This is the tale of my M.O.C.D. Well, it’s not actually a tale, those stories are fantasies with swirling dragon tails, talking cats in little black boots, and mermaids. Oh how I wish this was about mermaids. This is an account of my near onset of Obsessive Compulsive Disorder, a manifestation directed at mayonnaise. For this is why I’m naming it Mayo Obsessive Compulsive Disorder.
Mayo, it wasn’t your fault. I forgave you years ago. If I hadn’t, nobody would have wanted to live with me, or try to make a sandwich in my kitchen.
My friend and roommate, who was studying the strange things our brains do, saw flecks of trouble in me early on. I was blinded by it, I thought everyone else was crazy. They could not understand that the knife for the butter had no business being in the mayo container. And, coincidently, the knife used to scoop mayo out of its vessel was never allowed in the butter. It’s cross-contamination and just gross. My friend pleaded with me “You eat the sandwich that has butter and mayo, why can’t you use a single knife?”
You will contaminate the mayo.
I was so animatedly convinced that the mayo would turn a ghastly green colour overnight in the fridge if a dirty knife was ever stuck inside it. My tuna on wheat for lunch and dinner would be rendered mayo-less or risk ingesting the hairy green infested mayo at my next meal. (OK, this is slightly exaggerating but that feeling of disgust you have right now after reading it? THAT is how I felt.)
I lived with her and my dear Granny. Granny needed someone around in the event she fell or could not bare to make a meal for herself. She was the first person I ever cooked for. Cooking for me back then, at 18, was a pot roast or mac’n’cheese, pasta with meat sauce, and tuna on wheat with mayo and relish. The latter being quite frequent. I didn’t worry so much about Granny mixing up the butter knife with the mayo knife, she didn’t care for it.
The debacle continued.
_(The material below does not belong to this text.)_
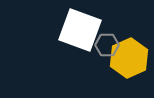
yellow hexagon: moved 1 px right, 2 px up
I made more friends at school. Friends came over to study and do homework. Friends came for dinner. Friends were lectured on the appropriate use of mayo while assembling burgers. Friends were amused. I was not.
Winter came hard and fast, typical of Canadian weather. My birthday often coincided with the coming of the tenth circle of winter hell. I was born in a blizzard. My roommate and one of our friends had a gift for me. I remember a narrow long present, I unwrapped it and was perplexed. It was two butter knives welded together at their butts. Ninja butter knife? I stood with a blank stare on my face, head cocked to the side like a puppy wondering when you’re going to drop the ball.
“It’s a butter and mayo knife!”
I realized how insanely funny they thought I was. I went with it, I even used it for a while. It’s lost now, unless it’s hiding in one of the bins in the garage that I refuse to throw away.
And what about other contaminants? I get equally squirrely about cleaning up the chopping board and knife before, during and after preparing dinner. There is a sensible motivation behind it now. There are small children in our home and their veggies are not chopped in same place or with the same knife as the chicken breasts or beef steaks. It’s OCD isn’t it?